• _YOUR INSTRUCTIONS_:
The answer must repeat every record exactly, with no pictures in it.

Stored entries:
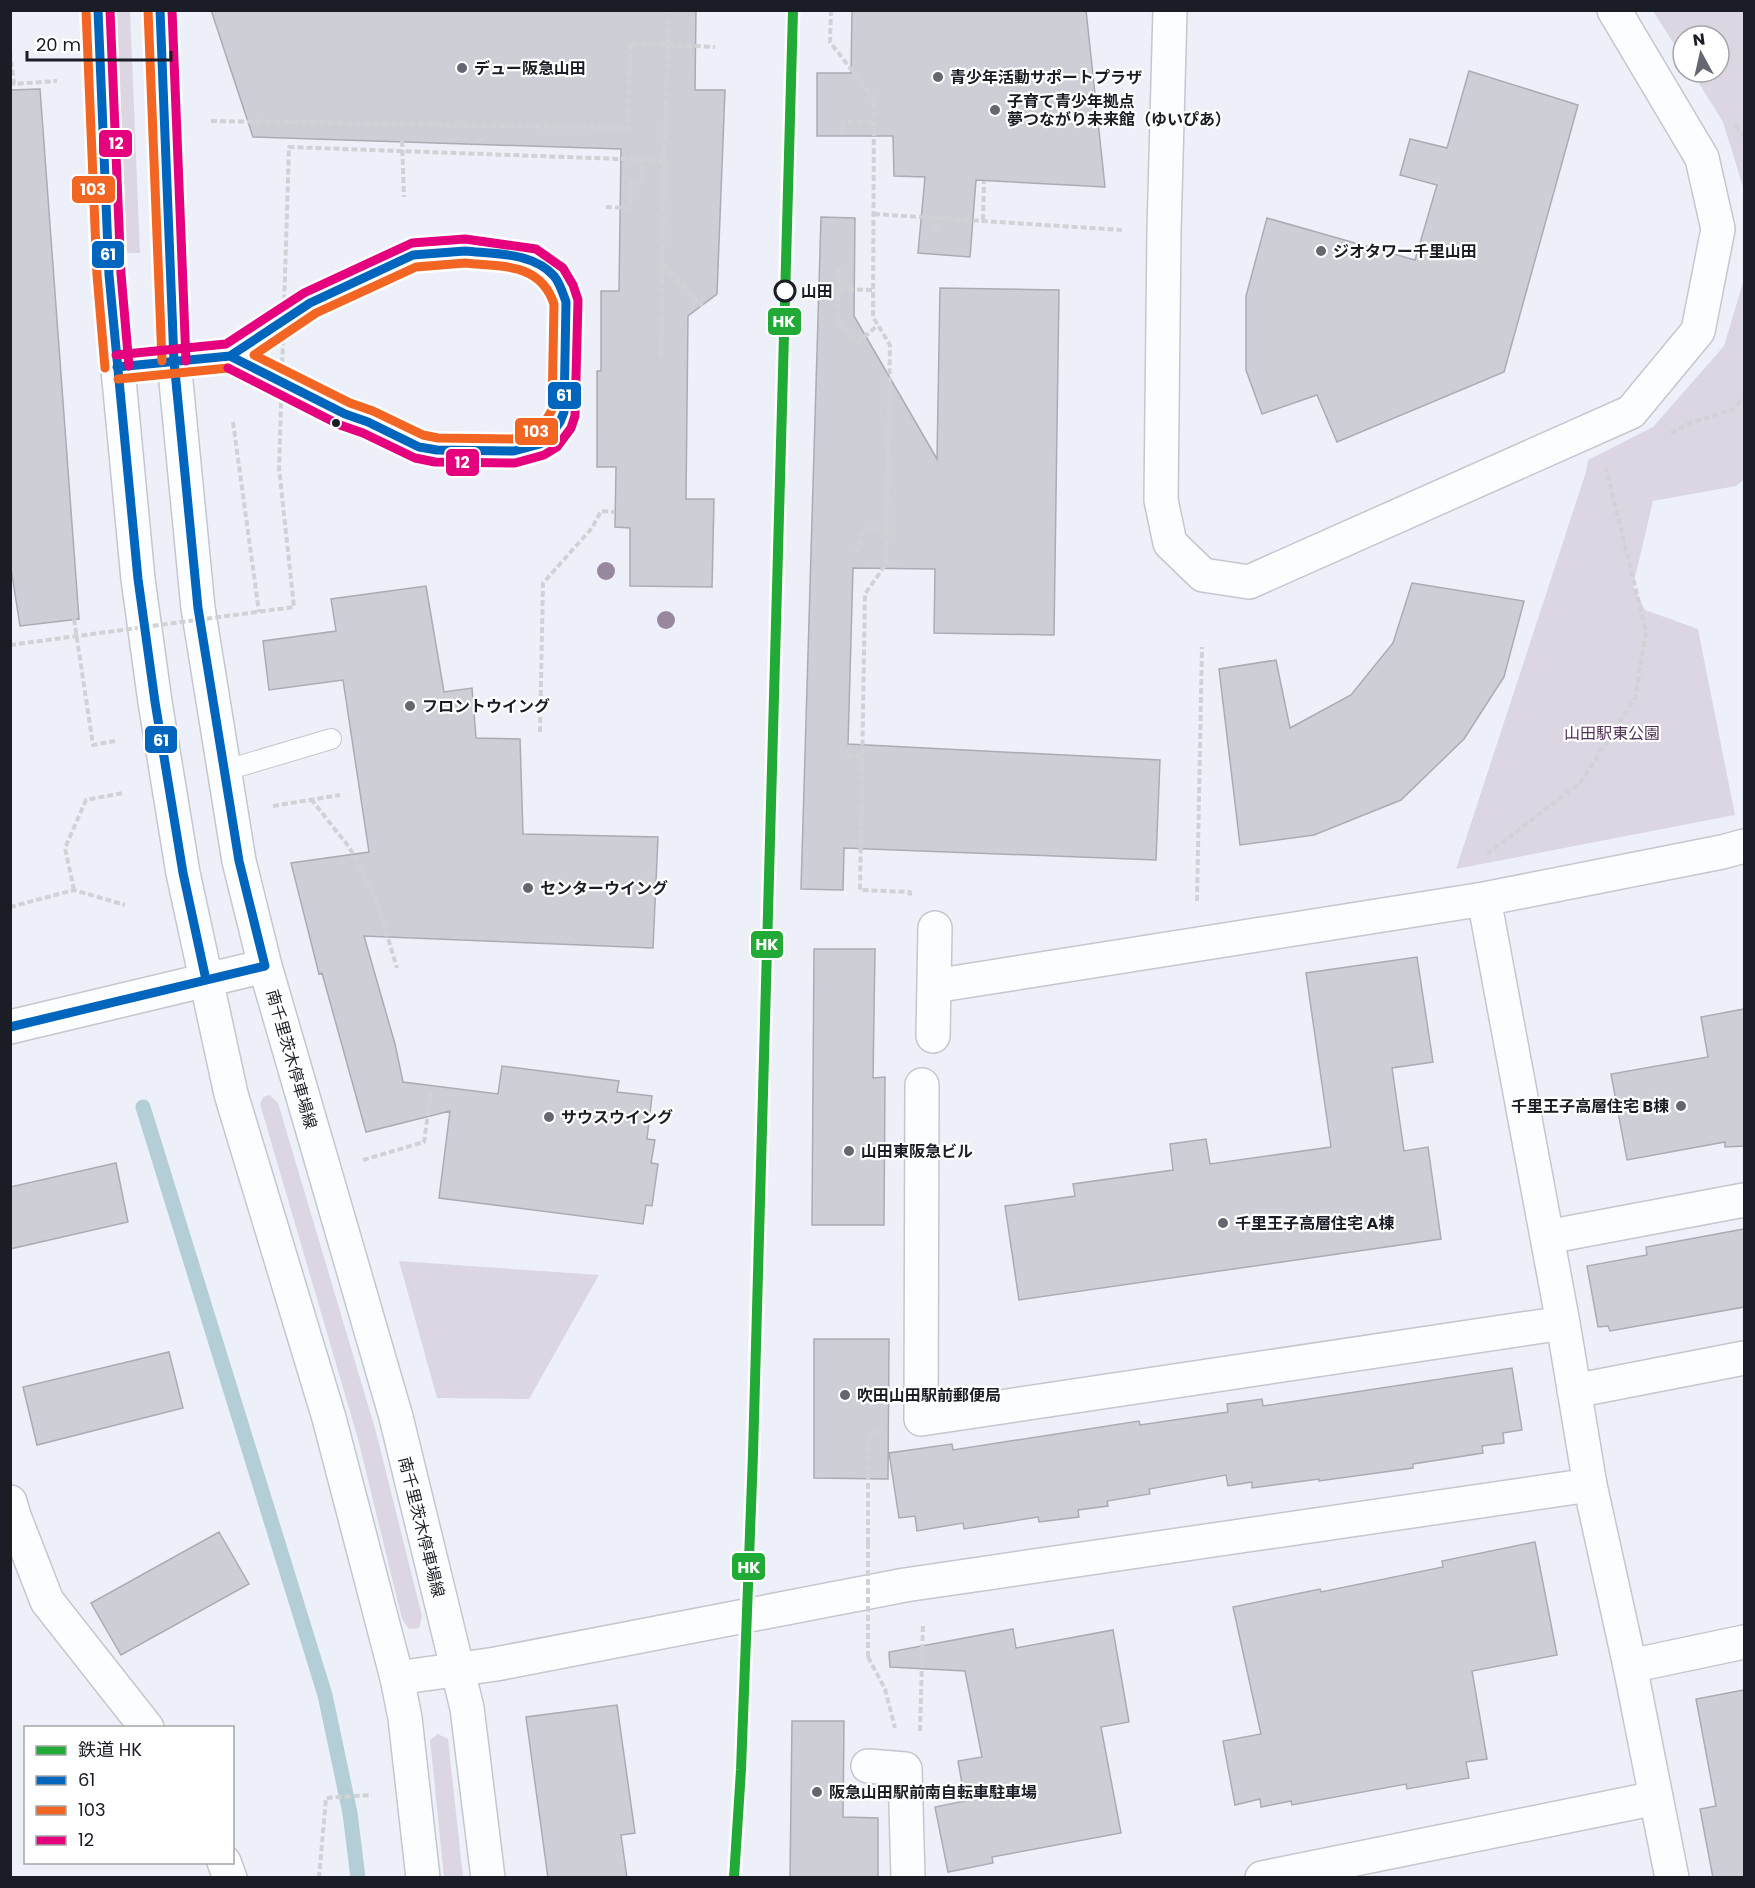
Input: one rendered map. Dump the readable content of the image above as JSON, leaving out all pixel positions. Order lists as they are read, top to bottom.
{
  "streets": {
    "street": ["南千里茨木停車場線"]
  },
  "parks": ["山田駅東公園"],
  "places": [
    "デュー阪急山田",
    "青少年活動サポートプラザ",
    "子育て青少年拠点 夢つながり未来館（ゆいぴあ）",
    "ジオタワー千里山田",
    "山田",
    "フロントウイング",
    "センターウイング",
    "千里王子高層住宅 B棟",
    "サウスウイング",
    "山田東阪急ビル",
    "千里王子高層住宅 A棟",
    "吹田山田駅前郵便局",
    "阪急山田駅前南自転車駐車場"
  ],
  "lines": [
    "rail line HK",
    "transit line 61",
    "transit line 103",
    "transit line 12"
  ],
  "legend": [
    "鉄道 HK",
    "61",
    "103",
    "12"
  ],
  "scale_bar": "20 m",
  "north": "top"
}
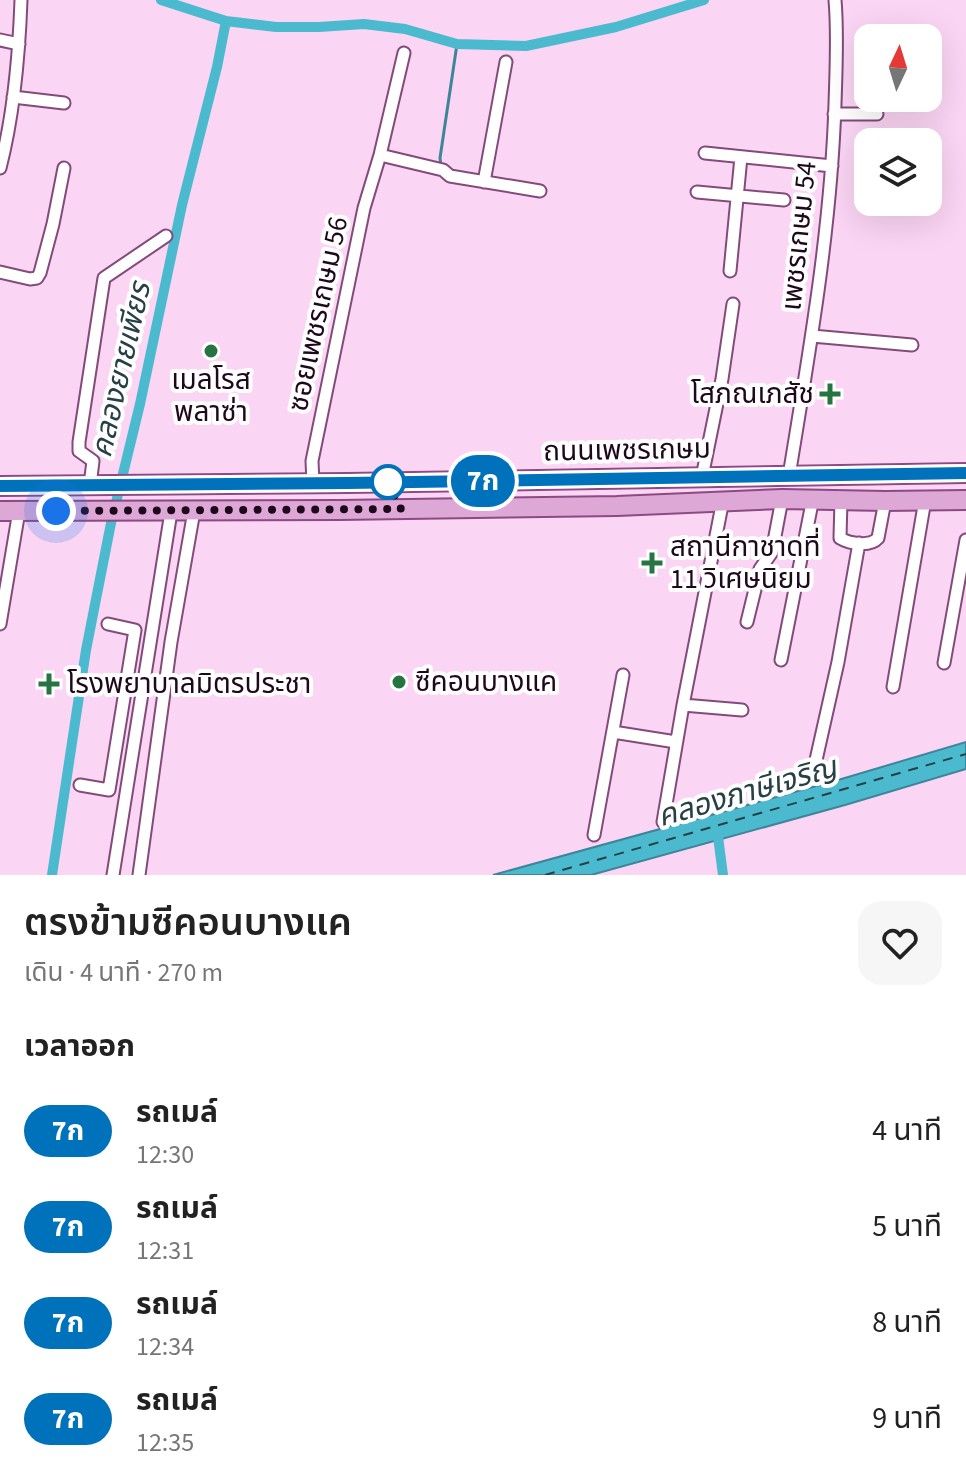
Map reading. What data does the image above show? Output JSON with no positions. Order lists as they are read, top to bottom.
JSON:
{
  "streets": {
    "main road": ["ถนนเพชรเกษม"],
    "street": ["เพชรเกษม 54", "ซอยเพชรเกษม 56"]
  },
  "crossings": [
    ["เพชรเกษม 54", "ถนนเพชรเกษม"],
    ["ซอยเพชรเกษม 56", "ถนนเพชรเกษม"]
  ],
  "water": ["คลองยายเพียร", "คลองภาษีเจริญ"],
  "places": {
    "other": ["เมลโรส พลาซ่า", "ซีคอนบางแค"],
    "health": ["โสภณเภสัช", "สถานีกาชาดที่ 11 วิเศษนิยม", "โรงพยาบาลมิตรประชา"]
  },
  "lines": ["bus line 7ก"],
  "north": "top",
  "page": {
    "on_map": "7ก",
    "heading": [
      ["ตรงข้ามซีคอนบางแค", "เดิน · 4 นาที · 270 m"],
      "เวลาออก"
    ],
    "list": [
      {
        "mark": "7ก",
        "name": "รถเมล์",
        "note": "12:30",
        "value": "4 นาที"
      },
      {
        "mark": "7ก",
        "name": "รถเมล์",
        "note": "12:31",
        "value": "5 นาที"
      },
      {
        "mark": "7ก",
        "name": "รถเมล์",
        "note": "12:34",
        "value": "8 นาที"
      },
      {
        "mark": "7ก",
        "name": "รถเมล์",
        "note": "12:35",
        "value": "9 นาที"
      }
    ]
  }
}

• _WORKED SOLUTION_:
Input: one rendered map. Dump the readable content of the image above as JSON, leaving out all pixel positions. Order lists as they are read, top to bottom.
{
  "streets": {
    "street": ["南千里茨木停車場線"]
  },
  "parks": ["山田駅東公園"],
  "places": [
    "デュー阪急山田",
    "青少年活動サポートプラザ",
    "子育て青少年拠点 夢つながり未来館（ゆいぴあ）",
    "ジオタワー千里山田",
    "山田",
    "フロントウイング",
    "センターウイング",
    "千里王子高層住宅 B棟",
    "サウスウイング",
    "山田東阪急ビル",
    "千里王子高層住宅 A棟",
    "吹田山田駅前郵便局",
    "阪急山田駅前南自転車駐車場"
  ],
  "lines": [
    "rail line HK",
    "transit line 61",
    "transit line 103",
    "transit line 12"
  ],
  "legend": [
    "鉄道 HK",
    "61",
    "103",
    "12"
  ],
  "scale_bar": "20 m",
  "north": "top"
}
Map reading. What data does the image above show? Output JSON with no positions. Order lists as they are read, top to bottom.
JSON:
{
  "streets": {
    "main road": ["ถนนเพชรเกษม"],
    "street": ["เพชรเกษม 54", "ซอยเพชรเกษม 56"]
  },
  "crossings": [
    ["เพชรเกษม 54", "ถนนเพชรเกษม"],
    ["ซอยเพชรเกษม 56", "ถนนเพชรเกษม"]
  ],
  "water": ["คลองยายเพียร", "คลองภาษีเจริญ"],
  "places": {
    "other": ["เมลโรส พลาซ่า", "ซีคอนบางแค"],
    "health": ["โสภณเภสัช", "สถานีกาชาดที่ 11 วิเศษนิยม", "โรงพยาบาลมิตรประชา"]
  },
  "lines": ["bus line 7ก"],
  "north": "top",
  "page": {
    "on_map": "7ก",
    "heading": [
      ["ตรงข้ามซีคอนบางแค", "เดิน · 4 นาที · 270 m"],
      "เวลาออก"
    ],
    "list": [
      {
        "mark": "7ก",
        "name": "รถเมล์",
        "note": "12:30",
        "value": "4 นาที"
      },
      {
        "mark": "7ก",
        "name": "รถเมล์",
        "note": "12:31",
        "value": "5 นาที"
      },
      {
        "mark": "7ก",
        "name": "รถเมล์",
        "note": "12:34",
        "value": "8 นาที"
      },
      {
        "mark": "7ก",
        "name": "รถเมล์",
        "note": "12:35",
        "value": "9 นาที"
      }
    ]
  }
}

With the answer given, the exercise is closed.